Directions —
Would you tally how many lines in the records include the word "your"? Reply with the number only.

Input data —
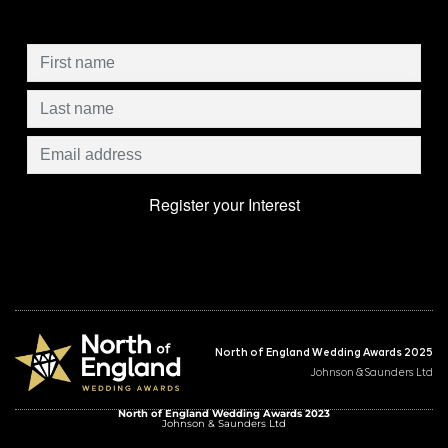
North of England Wedding Awards 2025
Johnson & Saunders Ltd
North of England Wedding Awards 2023
Johnson & Saunders Ltd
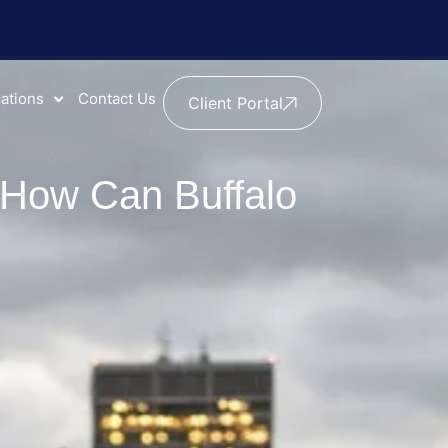
ations
Contact Us
Client Portal
d How Can Buffalo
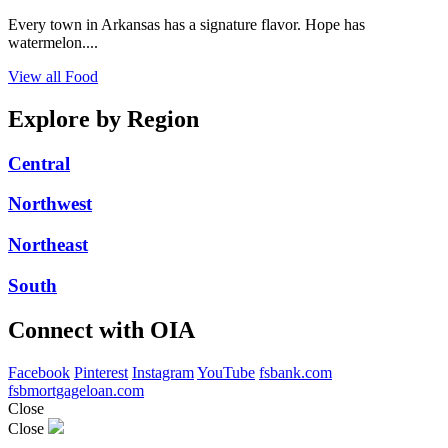
Every town in Arkansas has a signature flavor. Hope has
watermelon....
View all Food
Explore by Region
Central
Northwest
Northeast
South
Connect with OIA
Facebook
Pinterest
Instagram
YouTube
fsbank.com
fsbmortgageloan.com
Close
Close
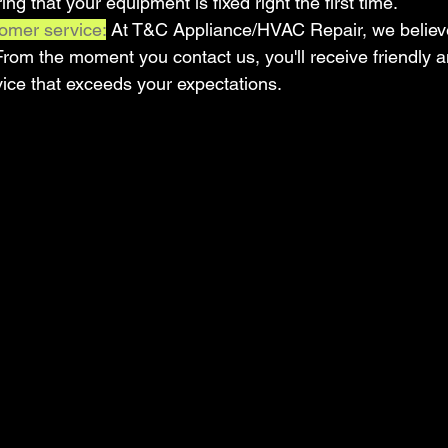
ing that your equipment is fixed right the first time.
omer service:
 At T&C Appliance/HVAC Repair, we believe 
 From the moment you contact us, you'll receive friendly a
vice that exceeds your expectations.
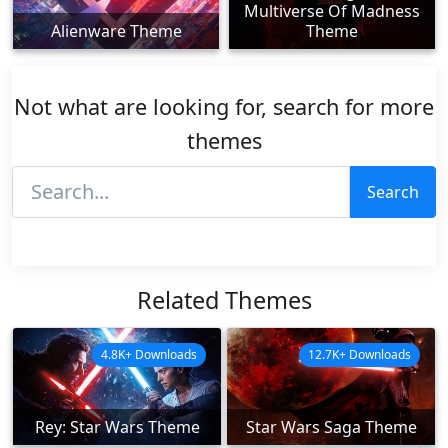
Multiverse Of Madness
Alienware Theme
Theme
Not what are looking for, search for more
themes
Search
Related Themes
4.8K+ Downloads
12.7K+ Downloads
Rey: Star Wars Theme
Star Wars Saga Theme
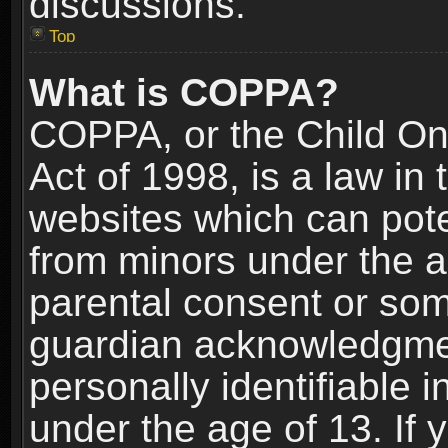
discussions.
Top
What is COPPA?
COPPA, or the Child Onl
Act of 1998, is a law in
websites which can poten
from minors under the a
parental consent or som
guardian acknowledgment
personally identifiable 
under the age of 13. If y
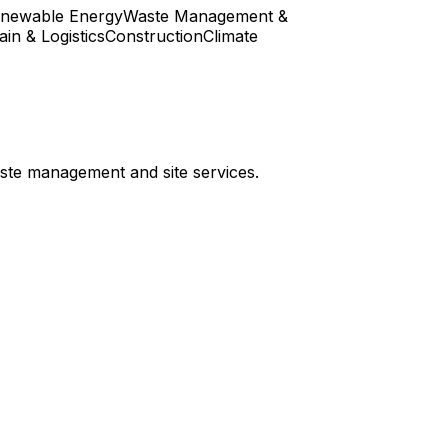
enewable Energy
Waste Management &
in & Logistics
Construction
Climate
aste management and site services.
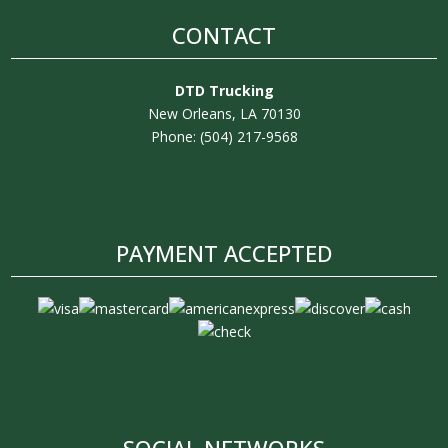
CONTACT
DTD Trucking
New Orleans, LA 70130
Phone: (504) 217-9568
PAYMENT ACCEPTED
SOCIAL NETWORKS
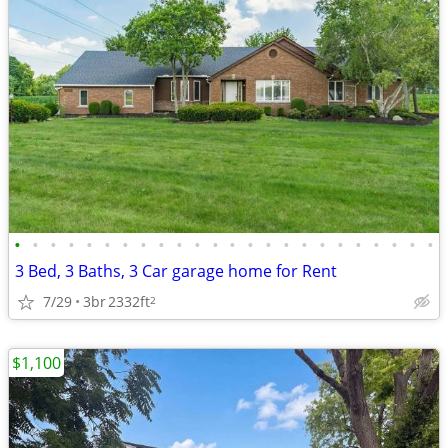
•
•
•
•
•
•
•
•
•
•
•
•
•
•
•
•
•
•
•
•
•
•
•
•
3 Bed, 3 Baths, 3 Car garage home for Rent
7/29
3br
2332ft
2
$1,100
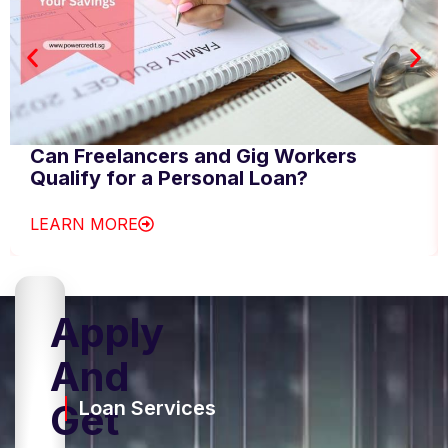
Can Freelancers and Gig Workers
Qualify for a Personal Loan?
LEARN MORE
Apply
And
Get
Loan Services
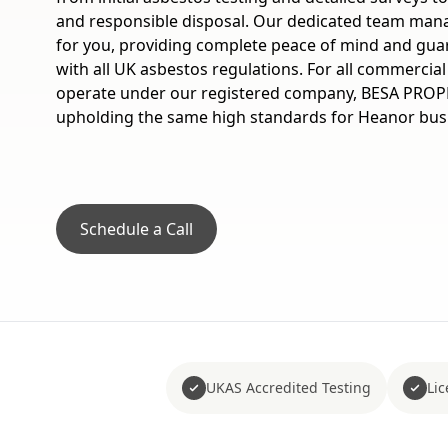
and responsible disposal. Our dedicated team mana
for you, providing complete peace of mind and gua
with all UK asbestos regulations. For all commercia
operate under our registered company, BESA PROP
upholding the same high standards for Heanor bus
Schedule a Call
UKAS Accredited Testing
Li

Response to the task —
2